Methinks the school administration fails to understand the power of social media. My guess is the super is also unaware of the Streisand Effect.
http://en.wikipedia.org/wiki/Streisand_effect
Ditto what Mike S said…
Johnny Cook is just another whistleblower being hung out to dry. Meet the same boos, same as the old boss. Over and out.
Mike Spindell,
“the ability of a bureaucrat to take negative actions to save face and then justify it in terms of serving “vital” regulations is unlimited”
This comment would also admirably fit in with the current dehumanizing attacks on Snowden. ….. I am starting to look at our elected Representatives as bureaucrats. Gerrymandering has turned many districts into a lifetime guaranteed job.
A lack of good judgment goes a long ways.
I suppose the bus driver can be thankful that the school district didn’t have him arrested for exposing school secrets.
“voicing concern over a child going hungry is a “substantial disruption” of his school system. ”
I would hope so. A substantial disruption should result in change to the policy or practice, the shooting of the messenger. In this case, it’s the administrator who should be fired and the bus driver should get his job back with a raise, or the bus driver should prevail in a wrongful termination lawsuit.

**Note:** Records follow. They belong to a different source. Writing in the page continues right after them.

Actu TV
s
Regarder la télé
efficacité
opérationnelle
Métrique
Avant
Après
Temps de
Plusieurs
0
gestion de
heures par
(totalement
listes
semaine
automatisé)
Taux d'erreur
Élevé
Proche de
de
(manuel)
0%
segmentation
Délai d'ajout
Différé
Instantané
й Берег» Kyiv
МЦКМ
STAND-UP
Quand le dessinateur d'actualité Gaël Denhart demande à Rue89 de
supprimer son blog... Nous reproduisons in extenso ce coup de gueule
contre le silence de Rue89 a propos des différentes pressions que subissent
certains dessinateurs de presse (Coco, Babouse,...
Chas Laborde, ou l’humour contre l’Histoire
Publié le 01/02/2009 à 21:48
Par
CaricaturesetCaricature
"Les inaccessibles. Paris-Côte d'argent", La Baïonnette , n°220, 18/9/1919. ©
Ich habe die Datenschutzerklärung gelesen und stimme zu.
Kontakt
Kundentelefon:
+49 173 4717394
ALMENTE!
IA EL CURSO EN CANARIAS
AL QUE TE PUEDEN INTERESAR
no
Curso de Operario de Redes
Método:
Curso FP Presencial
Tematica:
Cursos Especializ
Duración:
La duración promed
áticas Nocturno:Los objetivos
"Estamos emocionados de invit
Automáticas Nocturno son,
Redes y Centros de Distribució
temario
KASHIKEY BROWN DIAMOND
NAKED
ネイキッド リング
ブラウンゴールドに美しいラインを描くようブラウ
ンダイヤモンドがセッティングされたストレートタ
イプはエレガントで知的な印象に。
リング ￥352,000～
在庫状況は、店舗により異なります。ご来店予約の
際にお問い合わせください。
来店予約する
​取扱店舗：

I have to wonder what administrators are being taught.
As a former bureaucrat I can assure you that the ability of a bureaucrat to take negative actions to save face and then justify it in terms of serving “vital” regulations is unlimited. Bureaucracy, like corporate life tends to reward the liars and the self-servers. The school district was embarrassed by the bus driver revealing the truth about their lunch program and so he needed to go.
Fire the super and give the bus driver his job back.
It’s the great equalizer.
Authority HATES social media, be it Iranian dictators or educational bureaucrats.
Does this Superintendent “earn” a six-figure income? lol
No ‘Good Deed’ goes unpunished………….
The school’s claim of substantial disruption is baseless. I can not see any reason for the dismissal other than it was retaliation for an employee who exposed something the school administration considered embarassing.